◆ **Excerpted passage**
[Start of Attachment]

Poland is hoping to start producing shale gas in two years, as it begins to develop an industry that could free the country from dependence on Russian supplies and turn it into an energy exporter.
Shale gas could help the country meet its growing energy needs while meeting ever stricter climate change targets set by the European Commission.
Poland is heavily reliant on coal, which currently accounts for more than 90 per cent of electricity production. Using more gas in its energy mix would help it meet reduction requirements because gas produces roughly half the CO2 emissions that coal does.
According to the US Energy Information Agency, Poland has recoverable shale gas reserves of 5.3 trillion cubic metres. This could equate to annual production of up to 100bn cu m (bcm), said a report last month by the Kosciuszko Institute, a Polish think-tank.
To put those figures into perspective, the country consumes about 14 bcm a year of gas, 70 per cent of which comes from Russia.
The prospects are so attractive that big oil companies such as ExxonMobil, Chevron and ConocoPhillips have scrambled to acquire acreage in the past four years.
Shale gas is found in relatively impermeable rock and its extraction requires a technique known as hydraulic fracturing – or fracking. Large quantities of water and sand and small amounts of chemicals are pumped into man-made fractures in the rock.
This props open the fractures and allows the gas to flow so that it can be brought to the surface.
Estimates of Poland’s reserves are preliminary and based on old core samples. But the first wells have now been drilled and the signs are encouraging.

[End of Attachment]

◆ **Given data**
[Start of Attachment]

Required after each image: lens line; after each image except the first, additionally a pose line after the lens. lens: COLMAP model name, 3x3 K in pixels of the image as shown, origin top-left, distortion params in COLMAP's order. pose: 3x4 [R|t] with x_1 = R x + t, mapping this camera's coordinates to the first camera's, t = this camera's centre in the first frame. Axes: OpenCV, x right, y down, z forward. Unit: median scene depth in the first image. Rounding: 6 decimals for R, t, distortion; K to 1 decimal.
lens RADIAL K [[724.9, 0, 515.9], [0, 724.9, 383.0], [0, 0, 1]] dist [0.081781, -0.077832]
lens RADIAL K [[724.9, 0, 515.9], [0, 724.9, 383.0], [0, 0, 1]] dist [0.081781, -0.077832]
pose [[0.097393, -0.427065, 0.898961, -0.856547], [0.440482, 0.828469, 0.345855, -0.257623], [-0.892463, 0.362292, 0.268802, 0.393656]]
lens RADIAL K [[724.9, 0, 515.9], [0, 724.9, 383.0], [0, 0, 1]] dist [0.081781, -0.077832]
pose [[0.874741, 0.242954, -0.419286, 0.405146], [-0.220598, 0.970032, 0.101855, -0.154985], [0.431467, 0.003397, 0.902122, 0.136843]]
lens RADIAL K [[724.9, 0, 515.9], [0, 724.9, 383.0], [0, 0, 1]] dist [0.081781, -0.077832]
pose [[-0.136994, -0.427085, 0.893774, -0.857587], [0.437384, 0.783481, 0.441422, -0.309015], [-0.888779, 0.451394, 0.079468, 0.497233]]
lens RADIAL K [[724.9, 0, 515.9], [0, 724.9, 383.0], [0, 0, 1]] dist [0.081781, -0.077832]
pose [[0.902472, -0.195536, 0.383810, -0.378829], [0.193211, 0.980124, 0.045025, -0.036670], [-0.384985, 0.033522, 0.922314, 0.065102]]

[End of Attachment]

◆ **Requirement**
Please write the next part of the passage on Poland's shale gas, starting right after its closing line about the first wells.

◆ **Answer**
Kamlesh Parmar, country manager for 3Legs Resources, which “fracked” Poland’s first shale gas well, says: “The question of whether shale gas is there or not has been answered, because we’ve managed to produce shale gas from our wells.
“The issue is about the economics now, and can we do this in a way that will result in an industry being created.”
He adds: “I believe that as long as the drilling programmes go the way we want and everything goes to plan, then getting some meaningful production out of our licences should be possible in a two to five year window.”
Shale gas could bring energy security to both Poland and much of Europe.
In the Kosciuszko Institute report, Alan Riley, professor of law at City University, London, writes that even if Europe were to access just 10 per cent of its estimated recoverable shale gas reserves, that would be equivalent to one-third of Russia’s total reserves.
Unlike gas from Russia, it would be on-site in the required market area, making it very competitive against supplies brought all the way from Siberia.